EXERCISE DETAILS> Rewrite all of these lines, putting "collected by" wherever "collectors" occurs and leaving everything else unchanged.

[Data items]
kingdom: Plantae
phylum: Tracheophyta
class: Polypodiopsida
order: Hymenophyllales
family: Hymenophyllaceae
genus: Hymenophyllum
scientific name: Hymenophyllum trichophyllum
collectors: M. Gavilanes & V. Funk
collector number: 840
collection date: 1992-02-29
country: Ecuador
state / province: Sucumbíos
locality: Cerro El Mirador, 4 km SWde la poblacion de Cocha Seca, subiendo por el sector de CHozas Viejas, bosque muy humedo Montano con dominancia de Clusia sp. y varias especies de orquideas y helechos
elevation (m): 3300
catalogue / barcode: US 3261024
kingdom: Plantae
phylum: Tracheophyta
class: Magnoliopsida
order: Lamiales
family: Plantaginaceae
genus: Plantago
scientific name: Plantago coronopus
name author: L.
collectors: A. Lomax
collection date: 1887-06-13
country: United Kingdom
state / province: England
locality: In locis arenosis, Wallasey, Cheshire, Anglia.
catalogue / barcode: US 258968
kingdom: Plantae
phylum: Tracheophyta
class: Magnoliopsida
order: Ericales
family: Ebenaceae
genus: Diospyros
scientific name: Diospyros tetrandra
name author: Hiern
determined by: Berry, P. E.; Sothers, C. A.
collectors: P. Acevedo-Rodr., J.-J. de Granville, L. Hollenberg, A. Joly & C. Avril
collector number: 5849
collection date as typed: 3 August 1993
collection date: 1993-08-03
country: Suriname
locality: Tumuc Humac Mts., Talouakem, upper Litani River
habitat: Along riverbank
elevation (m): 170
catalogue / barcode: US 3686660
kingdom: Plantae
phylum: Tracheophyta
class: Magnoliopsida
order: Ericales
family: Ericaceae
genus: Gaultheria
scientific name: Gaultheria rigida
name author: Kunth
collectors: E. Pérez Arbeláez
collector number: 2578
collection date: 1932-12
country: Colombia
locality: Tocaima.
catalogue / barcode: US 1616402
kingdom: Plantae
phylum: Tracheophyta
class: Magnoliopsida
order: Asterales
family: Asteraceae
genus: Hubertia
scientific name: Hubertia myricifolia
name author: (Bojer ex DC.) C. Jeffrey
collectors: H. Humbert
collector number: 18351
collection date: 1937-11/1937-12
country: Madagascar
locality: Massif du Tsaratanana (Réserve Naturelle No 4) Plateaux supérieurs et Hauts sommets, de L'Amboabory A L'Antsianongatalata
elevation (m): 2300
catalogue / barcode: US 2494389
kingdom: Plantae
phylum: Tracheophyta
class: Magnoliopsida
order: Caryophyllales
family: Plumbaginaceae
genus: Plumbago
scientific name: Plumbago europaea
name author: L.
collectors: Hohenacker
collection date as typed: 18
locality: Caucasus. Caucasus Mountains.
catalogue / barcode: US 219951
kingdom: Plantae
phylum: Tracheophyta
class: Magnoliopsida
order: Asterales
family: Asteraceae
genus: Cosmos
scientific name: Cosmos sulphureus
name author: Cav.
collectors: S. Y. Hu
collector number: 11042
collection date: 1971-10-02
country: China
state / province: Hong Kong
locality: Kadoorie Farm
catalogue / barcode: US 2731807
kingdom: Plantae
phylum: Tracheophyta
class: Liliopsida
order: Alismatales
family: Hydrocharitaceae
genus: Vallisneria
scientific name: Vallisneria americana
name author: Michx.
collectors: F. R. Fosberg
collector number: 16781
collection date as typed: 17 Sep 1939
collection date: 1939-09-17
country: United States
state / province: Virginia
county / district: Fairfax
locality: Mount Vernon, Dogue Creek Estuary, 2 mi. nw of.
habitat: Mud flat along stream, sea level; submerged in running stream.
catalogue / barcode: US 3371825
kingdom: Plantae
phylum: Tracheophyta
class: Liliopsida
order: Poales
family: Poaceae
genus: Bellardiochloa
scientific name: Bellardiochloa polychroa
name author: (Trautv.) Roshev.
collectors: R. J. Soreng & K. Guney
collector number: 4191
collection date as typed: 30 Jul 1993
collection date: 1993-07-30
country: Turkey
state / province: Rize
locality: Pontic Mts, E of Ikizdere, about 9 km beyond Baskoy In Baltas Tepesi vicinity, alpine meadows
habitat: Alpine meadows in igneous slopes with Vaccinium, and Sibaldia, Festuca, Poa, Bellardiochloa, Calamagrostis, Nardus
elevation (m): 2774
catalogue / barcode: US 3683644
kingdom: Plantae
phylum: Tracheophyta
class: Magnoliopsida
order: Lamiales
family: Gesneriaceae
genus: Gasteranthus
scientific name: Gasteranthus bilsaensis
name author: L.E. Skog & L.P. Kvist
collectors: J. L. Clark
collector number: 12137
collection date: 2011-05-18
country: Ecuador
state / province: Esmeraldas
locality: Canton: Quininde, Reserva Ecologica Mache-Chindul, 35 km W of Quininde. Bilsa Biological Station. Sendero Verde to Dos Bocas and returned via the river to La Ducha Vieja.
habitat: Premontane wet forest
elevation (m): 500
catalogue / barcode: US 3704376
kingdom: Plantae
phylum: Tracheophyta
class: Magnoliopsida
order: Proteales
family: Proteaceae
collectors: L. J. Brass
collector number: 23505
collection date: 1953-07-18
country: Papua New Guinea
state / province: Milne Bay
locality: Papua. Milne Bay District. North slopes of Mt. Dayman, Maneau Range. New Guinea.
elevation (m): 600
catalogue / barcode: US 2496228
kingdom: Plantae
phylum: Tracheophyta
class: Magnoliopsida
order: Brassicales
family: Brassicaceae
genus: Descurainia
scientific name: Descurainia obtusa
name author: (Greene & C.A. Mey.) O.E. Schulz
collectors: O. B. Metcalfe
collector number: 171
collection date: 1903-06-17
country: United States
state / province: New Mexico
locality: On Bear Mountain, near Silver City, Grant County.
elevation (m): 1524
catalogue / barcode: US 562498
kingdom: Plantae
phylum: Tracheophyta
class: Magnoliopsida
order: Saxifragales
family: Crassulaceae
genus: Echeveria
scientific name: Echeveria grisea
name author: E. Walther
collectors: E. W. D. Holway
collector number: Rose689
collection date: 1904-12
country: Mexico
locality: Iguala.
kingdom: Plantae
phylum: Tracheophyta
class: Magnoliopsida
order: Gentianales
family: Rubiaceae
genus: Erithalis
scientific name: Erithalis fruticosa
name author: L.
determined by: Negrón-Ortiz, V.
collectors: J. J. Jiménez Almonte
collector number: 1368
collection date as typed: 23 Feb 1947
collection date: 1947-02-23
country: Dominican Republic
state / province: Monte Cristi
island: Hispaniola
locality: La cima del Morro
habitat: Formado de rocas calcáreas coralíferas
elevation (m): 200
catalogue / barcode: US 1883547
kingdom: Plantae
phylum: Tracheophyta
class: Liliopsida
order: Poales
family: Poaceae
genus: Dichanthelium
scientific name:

SOLUTION TO THE EXERCISE>
kingdom: Plantae
phylum: Tracheophyta
class: Polypodiopsida
order: Hymenophyllales
family: Hymenophyllaceae
genus: Hymenophyllum
scientific name: Hymenophyllum trichophyllum
collected by: M. Gavilanes & V. Funk
collector number: 840
collection date: 1992-02-29
country: Ecuador
state / province: Sucumbíos
locality: Cerro El Mirador, 4 km SWde la poblacion de Cocha Seca, subiendo por el sector de CHozas Viejas, bosque muy humedo Montano con dominancia de Clusia sp. y varias especies de orquideas y helechos
elevation (m): 3300
catalogue / barcode: US 3261024
kingdom: Plantae
phylum: Tracheophyta
class: Magnoliopsida
order: Lamiales
family: Plantaginaceae
genus: Plantago
scientific name: Plantago coronopus
name author: L.
collected by: A. Lomax
collection date: 1887-06-13
country: United Kingdom
state / province: England
locality: In locis arenosis, Wallasey, Cheshire, Anglia.
catalogue / barcode: US 258968
kingdom: Plantae
phylum: Tracheophyta
class: Magnoliopsida
order: Ericales
family: Ebenaceae
genus: Diospyros
scientific name: Diospyros tetrandra
name author: Hiern
determined by: Berry, P. E.; Sothers, C. A.
collected by: P. Acevedo-Rodr., J.-J. de Granville, L. Hollenberg, A. Joly & C. Avril
collector number: 5849
collection date as typed: 3 August 1993
collection date: 1993-08-03
country: Suriname
locality: Tumuc Humac Mts., Talouakem, upper Litani River
habitat: Along riverbank
elevation (m): 170
catalogue / barcode: US 3686660
kingdom: Plantae
phylum: Tracheophyta
class: Magnoliopsida
order: Ericales
family: Ericaceae
genus: Gaultheria
scientific name: Gaultheria rigida
name author: Kunth
collected by: E. Pérez Arbeláez
collector number: 2578
collection date: 1932-12
country: Colombia
locality: Tocaima.
catalogue / barcode: US 1616402
kingdom: Plantae
phylum: Tracheophyta
class: Magnoliopsida
order: Asterales
family: Asteraceae
genus: Hubertia
scientific name: Hubertia myricifolia
name author: (Bojer ex DC.) C. Jeffrey
collected by: H. Humbert
collector number: 18351
collection date: 1937-11/1937-12
country: Madagascar
locality: Massif du Tsaratanana (Réserve Naturelle No 4) Plateaux supérieurs et Hauts sommets, de L'Amboabory A L'Antsianongatalata
elevation (m): 2300
catalogue / barcode: US 2494389
kingdom: Plantae
phylum: Tracheophyta
class: Magnoliopsida
order: Caryophyllales
family: Plumbaginaceae
genus: Plumbago
scientific name: Plumbago europaea
name author: L.
collected by: Hohenacker
collection date as typed: 18
locality: Caucasus. Caucasus Mountains.
catalogue / barcode: US 219951
kingdom: Plantae
phylum: Tracheophyta
class: Magnoliopsida
order: Asterales
family: Asteraceae
genus: Cosmos
scientific name: Cosmos sulphureus
name author: Cav.
collected by: S. Y. Hu
collector number: 11042
collection date: 1971-10-02
country: China
state / province: Hong Kong
locality: Kadoorie Farm
catalogue / barcode: US 2731807
kingdom: Plantae
phylum: Tracheophyta
class: Liliopsida
order: Alismatales
family: Hydrocharitaceae
genus: Vallisneria
scientific name: Vallisneria americana
name author: Michx.
collected by: F. R. Fosberg
collector number: 16781
collection date as typed: 17 Sep 1939
collection date: 1939-09-17
country: United States
state / province: Virginia
county / district: Fairfax
locality: Mount Vernon, Dogue Creek Estuary, 2 mi. nw of.
habitat: Mud flat along stream, sea level; submerged in running stream.
catalogue / barcode: US 3371825
kingdom: Plantae
phylum: Tracheophyta
class: Liliopsida
order: Poales
family: Poaceae
genus: Bellardiochloa
scientific name: Bellardiochloa polychroa
name author: (Trautv.) Roshev.
collected by: R. J. Soreng & K. Guney
collector number: 4191
collection date as typed: 30 Jul 1993
collection date: 1993-07-30
country: Turkey
state / province: Rize
locality: Pontic Mts, E of Ikizdere, about 9 km beyond Baskoy In Baltas Tepesi vicinity, alpine meadows
habitat: Alpine meadows in igneous slopes with Vaccinium, and Sibaldia, Festuca, Poa, Bellardiochloa, Calamagrostis, Nardus
elevation (m): 2774
catalogue / barcode: US 3683644
kingdom: Plantae
phylum: Tracheophyta
class: Magnoliopsida
order: Lamiales
family: Gesneriaceae
genus: Gasteranthus
scientific name: Gasteranthus bilsaensis
name author: L.E. Skog & L.P. Kvist
collected by: J. L. Clark
collector number: 12137
collection date: 2011-05-18
country: Ecuador
state / province: Esmeraldas
locality: Canton: Quininde, Reserva Ecologica Mache-Chindul, 35 km W of Quininde. Bilsa Biological Station. Sendero Verde to Dos Bocas and returned via the river to La Ducha Vieja.
habitat: Premontane wet forest
elevation (m): 500
catalogue / barcode: US 3704376
kingdom: Plantae
phylum: Tracheophyta
class: Magnoliopsida
order: Proteales
family: Proteaceae
collected by: L. J. Brass
collector number: 23505
collection date: 1953-07-18
country: Papua New Guinea
state / province: Milne Bay
locality: Papua. Milne Bay District. North slopes of Mt. Dayman, Maneau Range. New Guinea.
elevation (m): 600
catalogue / barcode: US 2496228
kingdom: Plantae
phylum: Tracheophyta
class: Magnoliopsida
order: Brassicales
family: Brassicaceae
genus: Descurainia
scientific name: Descurainia obtusa
name author: (Greene & C.A. Mey.) O.E. Schulz
collected by: O. B. Metcalfe
collector number: 171
collection date: 1903-06-17
country: United States
state / province: New Mexico
locality: On Bear Mountain, near Silver City, Grant County.
elevation (m): 1524
catalogue / barcode: US 562498
kingdom: Plantae
phylum: Tracheophyta
class: Magnoliopsida
order: Saxifragales
family: Crassulaceae
genus: Echeveria
scientific name: Echeveria grisea
name author: E. Walther
collected by: E. W. D. Holway
collector number: Rose689
collection date: 1904-12
country: Mexico
locality: Iguala.
kingdom: Plantae
phylum: Tracheophyta
class: Magnoliopsida
order: Gentianales
family: Rubiaceae
genus: Erithalis
scientific name: Erithalis fruticosa
name author: L.
determined by: Negrón-Ortiz, V.
collected by: J. J. Jiménez Almonte
collector number: 1368
collection date as typed: 23 Feb 1947
collection date: 1947-02-23
country: Dominican Republic
state / province: Monte Cristi
island: Hispaniola
locality: La cima del Morro
habitat: Formado de rocas calcáreas coralíferas
elevation (m): 200
catalogue / barcode: US 1883547
kingdom: Plantae
phylum: Tracheophyta
class: Liliopsida
order: Poales
family: Poaceae
genus: Dichanthelium
scientific name:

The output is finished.